[Extracted data entries]
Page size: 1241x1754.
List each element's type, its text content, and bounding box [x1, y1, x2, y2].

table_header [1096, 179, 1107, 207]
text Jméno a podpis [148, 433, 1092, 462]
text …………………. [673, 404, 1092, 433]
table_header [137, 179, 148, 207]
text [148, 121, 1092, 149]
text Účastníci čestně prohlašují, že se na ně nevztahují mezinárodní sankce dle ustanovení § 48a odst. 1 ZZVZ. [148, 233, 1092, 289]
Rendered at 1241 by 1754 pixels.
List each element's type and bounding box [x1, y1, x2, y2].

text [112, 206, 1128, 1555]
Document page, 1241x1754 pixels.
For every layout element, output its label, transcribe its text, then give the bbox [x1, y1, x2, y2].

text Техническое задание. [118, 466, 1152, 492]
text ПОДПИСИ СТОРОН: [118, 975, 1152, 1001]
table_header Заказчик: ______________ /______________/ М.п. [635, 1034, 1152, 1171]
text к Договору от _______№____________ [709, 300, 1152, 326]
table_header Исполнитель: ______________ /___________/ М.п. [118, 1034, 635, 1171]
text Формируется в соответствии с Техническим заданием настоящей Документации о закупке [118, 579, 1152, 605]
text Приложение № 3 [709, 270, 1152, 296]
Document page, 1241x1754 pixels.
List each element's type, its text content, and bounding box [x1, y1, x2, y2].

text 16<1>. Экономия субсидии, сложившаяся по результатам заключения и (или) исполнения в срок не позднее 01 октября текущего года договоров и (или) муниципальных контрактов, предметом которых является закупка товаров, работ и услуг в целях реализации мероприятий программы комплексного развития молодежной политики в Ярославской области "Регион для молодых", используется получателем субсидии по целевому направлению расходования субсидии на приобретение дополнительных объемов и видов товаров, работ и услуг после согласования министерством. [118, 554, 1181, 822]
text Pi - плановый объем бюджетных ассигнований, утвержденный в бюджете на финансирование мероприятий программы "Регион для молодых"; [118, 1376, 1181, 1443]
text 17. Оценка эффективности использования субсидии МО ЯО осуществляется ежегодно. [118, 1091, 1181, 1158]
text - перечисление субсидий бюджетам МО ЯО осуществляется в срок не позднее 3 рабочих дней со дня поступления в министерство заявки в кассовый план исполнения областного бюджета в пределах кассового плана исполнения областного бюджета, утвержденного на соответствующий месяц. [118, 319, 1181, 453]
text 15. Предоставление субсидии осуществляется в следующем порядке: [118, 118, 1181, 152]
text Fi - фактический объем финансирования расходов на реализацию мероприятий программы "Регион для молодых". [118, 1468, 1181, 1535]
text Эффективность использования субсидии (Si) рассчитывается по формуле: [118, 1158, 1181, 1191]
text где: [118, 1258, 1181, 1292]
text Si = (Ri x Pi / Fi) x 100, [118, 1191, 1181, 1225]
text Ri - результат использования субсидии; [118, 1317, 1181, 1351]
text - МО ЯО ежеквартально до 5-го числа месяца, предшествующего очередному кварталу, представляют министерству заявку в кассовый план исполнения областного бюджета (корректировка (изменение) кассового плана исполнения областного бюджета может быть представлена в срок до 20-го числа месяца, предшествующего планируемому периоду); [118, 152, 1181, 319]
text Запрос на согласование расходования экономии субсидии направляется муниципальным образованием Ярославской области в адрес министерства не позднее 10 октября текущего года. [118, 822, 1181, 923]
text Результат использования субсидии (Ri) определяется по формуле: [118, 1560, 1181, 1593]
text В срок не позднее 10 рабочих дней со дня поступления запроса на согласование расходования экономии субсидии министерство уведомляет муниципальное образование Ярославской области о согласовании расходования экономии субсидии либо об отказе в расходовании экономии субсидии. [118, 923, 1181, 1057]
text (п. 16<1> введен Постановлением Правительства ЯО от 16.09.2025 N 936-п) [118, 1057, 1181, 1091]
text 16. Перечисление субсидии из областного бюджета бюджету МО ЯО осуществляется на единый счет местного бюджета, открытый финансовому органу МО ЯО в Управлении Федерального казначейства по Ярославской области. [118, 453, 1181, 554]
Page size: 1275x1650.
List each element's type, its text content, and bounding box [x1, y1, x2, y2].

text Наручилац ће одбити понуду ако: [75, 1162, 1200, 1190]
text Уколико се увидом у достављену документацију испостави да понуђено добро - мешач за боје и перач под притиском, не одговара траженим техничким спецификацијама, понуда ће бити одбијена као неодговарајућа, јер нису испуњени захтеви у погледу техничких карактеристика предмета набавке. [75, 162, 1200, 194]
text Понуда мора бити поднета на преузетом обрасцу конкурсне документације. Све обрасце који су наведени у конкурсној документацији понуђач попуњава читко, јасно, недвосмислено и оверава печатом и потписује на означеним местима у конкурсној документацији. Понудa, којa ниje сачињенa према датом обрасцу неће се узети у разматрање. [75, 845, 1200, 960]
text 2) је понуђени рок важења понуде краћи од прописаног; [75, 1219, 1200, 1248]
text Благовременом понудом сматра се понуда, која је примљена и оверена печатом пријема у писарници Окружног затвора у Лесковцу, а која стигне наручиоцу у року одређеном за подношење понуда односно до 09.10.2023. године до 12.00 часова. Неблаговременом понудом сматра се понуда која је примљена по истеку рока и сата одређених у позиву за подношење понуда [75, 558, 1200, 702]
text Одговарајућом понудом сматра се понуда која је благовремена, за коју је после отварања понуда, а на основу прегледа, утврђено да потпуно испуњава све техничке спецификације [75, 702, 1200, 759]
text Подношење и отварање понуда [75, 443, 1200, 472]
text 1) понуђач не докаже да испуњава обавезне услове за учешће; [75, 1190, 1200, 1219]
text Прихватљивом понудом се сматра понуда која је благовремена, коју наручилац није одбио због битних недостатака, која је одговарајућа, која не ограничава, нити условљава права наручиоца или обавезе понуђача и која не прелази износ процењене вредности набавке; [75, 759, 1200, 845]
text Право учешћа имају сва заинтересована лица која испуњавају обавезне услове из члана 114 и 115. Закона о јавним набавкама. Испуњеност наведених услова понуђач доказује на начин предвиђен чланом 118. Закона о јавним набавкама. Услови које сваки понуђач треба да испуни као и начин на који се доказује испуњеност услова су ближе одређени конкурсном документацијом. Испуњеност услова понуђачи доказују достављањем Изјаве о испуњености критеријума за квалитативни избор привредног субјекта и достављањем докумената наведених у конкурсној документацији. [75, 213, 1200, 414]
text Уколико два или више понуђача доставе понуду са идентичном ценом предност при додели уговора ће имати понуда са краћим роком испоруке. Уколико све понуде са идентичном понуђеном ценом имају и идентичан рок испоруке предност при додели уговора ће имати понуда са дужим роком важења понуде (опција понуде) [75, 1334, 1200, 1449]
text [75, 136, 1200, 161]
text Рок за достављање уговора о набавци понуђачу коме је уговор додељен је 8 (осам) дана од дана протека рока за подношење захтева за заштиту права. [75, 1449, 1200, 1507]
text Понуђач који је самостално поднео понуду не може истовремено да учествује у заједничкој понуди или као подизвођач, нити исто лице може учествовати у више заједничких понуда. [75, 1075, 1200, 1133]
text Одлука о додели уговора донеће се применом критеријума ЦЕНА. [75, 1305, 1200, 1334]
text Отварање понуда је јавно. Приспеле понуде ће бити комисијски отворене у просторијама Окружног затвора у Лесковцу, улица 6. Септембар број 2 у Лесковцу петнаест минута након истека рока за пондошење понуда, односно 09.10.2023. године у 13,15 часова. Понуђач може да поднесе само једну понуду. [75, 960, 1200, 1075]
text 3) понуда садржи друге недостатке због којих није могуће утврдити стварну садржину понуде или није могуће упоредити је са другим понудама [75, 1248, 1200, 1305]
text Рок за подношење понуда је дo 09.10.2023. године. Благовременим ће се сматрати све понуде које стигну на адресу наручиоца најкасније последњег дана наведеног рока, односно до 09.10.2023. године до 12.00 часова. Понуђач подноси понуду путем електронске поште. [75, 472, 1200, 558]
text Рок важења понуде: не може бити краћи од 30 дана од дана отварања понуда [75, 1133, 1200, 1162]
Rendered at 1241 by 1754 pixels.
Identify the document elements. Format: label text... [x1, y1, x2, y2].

▶ Job item: Your answer should consist of copies of the lines above that include the string "осуществляется".

▶ Output:
text 17. Оценка эффективности использования субсидии МО ЯО осуществляется ежегодно. [118, 1091, 1181, 1158]
text - перечисление субсидий бюджетам МО ЯО осуществляется в срок не позднее 3 рабочих дней со дня поступления в министерство заявки в кассовый план исполнения областного бюджета в пределах кассового плана исполнения областного бюджета, утвержденного на соответствующий месяц. [118, 319, 1181, 453]
text 15. Предоставление субсидии осуществляется в следующем порядке: [118, 118, 1181, 152]
text 16. Перечисление субсидии из областного бюджета бюджету МО ЯО осуществляется на единый счет местного бюджета, открытый финансовому органу МО ЯО в Управлении Федерального казначейства по Ярославской области. [118, 453, 1181, 554]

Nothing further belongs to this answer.